Generative models, which can include GANs, often exhibit the ability to encode significant visual concepts linearly within their latent space. This feature allows these models to perform controlled image edits, making alterations to facial attributes such as age and gender. However, in the case of multi-step generative models, like diffusion models, identifying this linear latent space remains a challenging process. Meanwhile, personalization methodologies, as seen in Dreambooth and Custom Diffusion models, have suggested a path toward uncovering this interpretable latent space.
In these models, diffusion models are personalized by fine-tuning specific images of subjects. This method leads to model weights that are specific to each identity, bypassing the need for a latent code within the noise space. In a collaboration between researchers from UC Berkeley, Snap Inc., and Stanford University, they have explored the weight space of these customization diffusion models using a dataset of over 60,000 models. Each of these models was fine-tuned to reflect a different visual identity.
The researchers named this weight space “weights2weights” (w2w) and treated it as a subspace. An examination of this space showed its potential for sampling new identities, making semantic changes, such as adding a beard, and inverting images to generate practical identities, even when working with out-of-distribution inputs.
Many image-based generative model types, including VAEs, Flow-based models, GANs, and Diffusion models, are tailored to create high-quality, photorealistic images. Of these, GANs and Diffusion models had exceptional customization and controllability capabilities. In these examples, the researchers attempted to integrate user-defined concepts by reducing the parameters’ dimensionality, utilizing methods such as low-rank updates, implementing hypernetworks, and working within specific layers.
They developed a method that involved creating a manifold of model weights that reflected individual identities. This process was accomplished by fine-tuning latent diffusion models with Dreambooth and using LoRA to reduce the resulting weights’ dimensionality.

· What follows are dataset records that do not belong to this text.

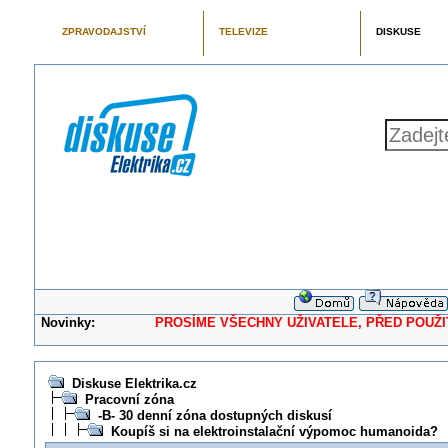
ZPRAVODAJSTVÍ
TELEVIZE
DISKUSE
Novinky:
PROSÍME VŠECHNY UŽIVATELE, PŘED POUŽITÍM 
Diskuse Elektrika.cz
Pracovní zóna
-B- 30 denní zóna dostupných diskusí
Koupíš si na elektroinstalační výpomoc humanoida?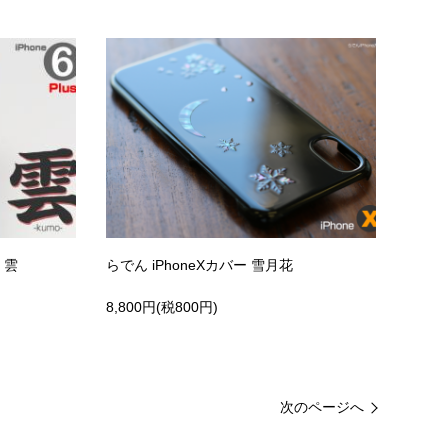
ー 雲
らでん iPhoneXカバー 雪月花
8,800円(税800円)
次のページへ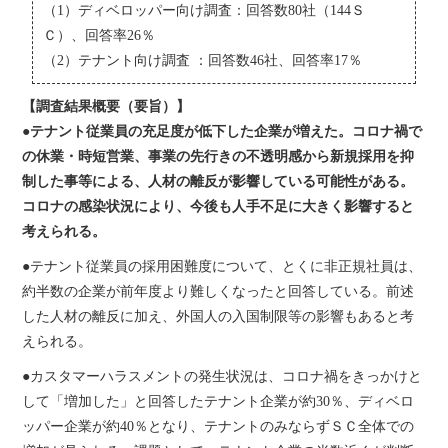
（1）ディベロッパー向け調査：回答数80社（144Ｓ
Ｃ）、回答率26％
（2）テナント向け調査 ：回答数46社、回答率17％
【調査結果概要（要旨）】
●テナント従業員の充足度が低下した企業が増えた。コロナ禍で
の休業・時短営業、事業の先行きの不透明感から新規採用を抑
制した事等による、人材の離反が影響している可能性がある。
コロナの感染状況により、今後も人手不足に大きく影響すると
考えられる。
●テナント従業員の採用困難度について、とくに非正規社員は、
約半数の企業が前年度より難しくなったと回答している。前述
した人材の離反に加え、外国人の入国制限等の影響もあると考
えられる。
●カスタマーハラスメントの発生状況は、コロナ禍をきっかけと
して「増加した」と回答したテナント企業が約30％、ディベロ
ッパー企業が約40％となり、テナントのみならずＳＣ全体での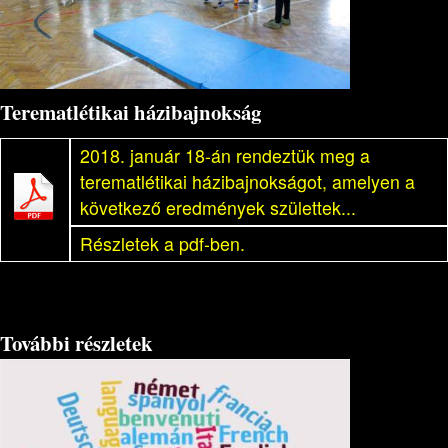
Terematlétikai házibajnokság
2018. január 18-án rendeztük meg a
terematlétikai házibajnokságot, amelyen a
következő eredmények születtek...
Részletek a pdf-ben.
További részletek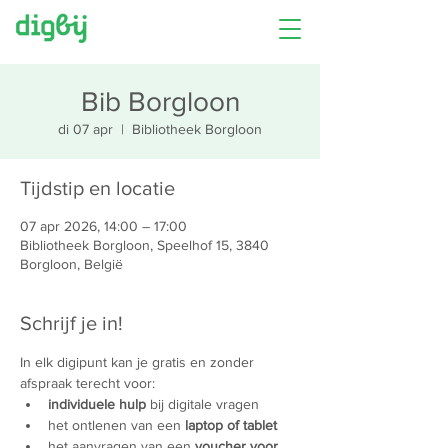
Bib Borgloon
di 07 apr
  |  
Bibliotheek Borgloon
Tijdstip en locatie
07 apr 2026, 14:00 – 17:00
Bibliotheek Borgloon, Speelhof 15, 3840
Borgloon, België
Schrijf je in!
In elk digipunt kan je gratis en zonder 
afspraak terecht voor:
individuele hulp
 bij digitale vragen
het ontlenen van een 
laptop of tablet
het aanvragen van een 
voucher voor 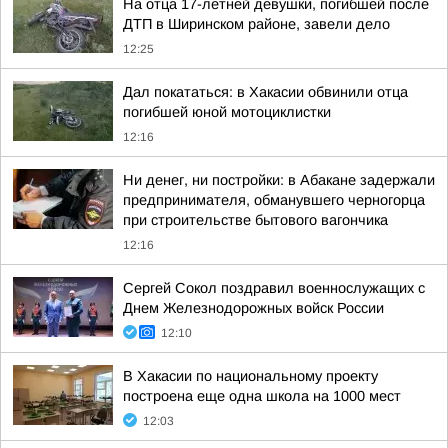
На отца 17-летней девушки, погибшей после
ДТП в Ширинском районе, завели дело
12:25
Дал покататься: в Хакасии обвинили отца
погибшей юной мотоциклистки
12:16
Ни денег, ни постройки: в Абакане задержали
предпринимателя, обманувшего черногорца
при строительстве бытового вагончика
12:16
Сергей Сокол поздравил военнослужащих с
Днем Железнодорожных войск России
12:10
В Хакасии по национальному проекту
построена еще одна школа на 1000 мест
12:03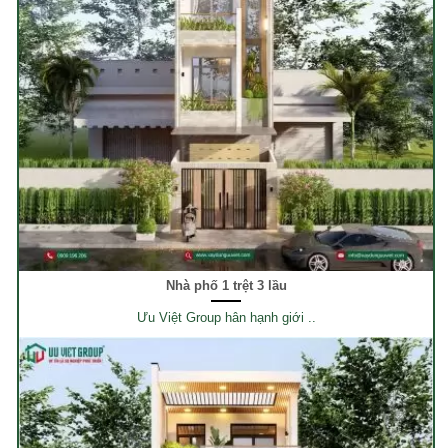
Nhà phố 1 trệt 3 lầu
Ưu Việt Group hân hạnh giới ..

Results from their experiments indicated that the w2w space was useful in manipulating human identities across several tasks. It achieved this by allowing for identity editing and enabling the inversion of a single image into its identity by optimizing weights within the w2w space.
By using fine-tuning methods, they created a synthetic dataset of around 65,000 identities, encoded into model weights. Through this, they managed to sample new identities, modify the identities’ attributes, and invert out-of-distribution identities into realistic ones.
In conclusion, they introduced the concept of weights2weights space (w2w space), treating diffusion model weights as points in a defined space by other customized models. While this concept shows potential for misuse in the form of malicious identity manipulation, the researchers hope for a focus on enhancing model safety and exploring visual creativity. The researchers see potential for the w2w space concept to be expanded beyond identities, and this is a likely future research avenue. The w2w space acts as an interpretable latent space for identity manipulation. Their findings and resources are available on Github.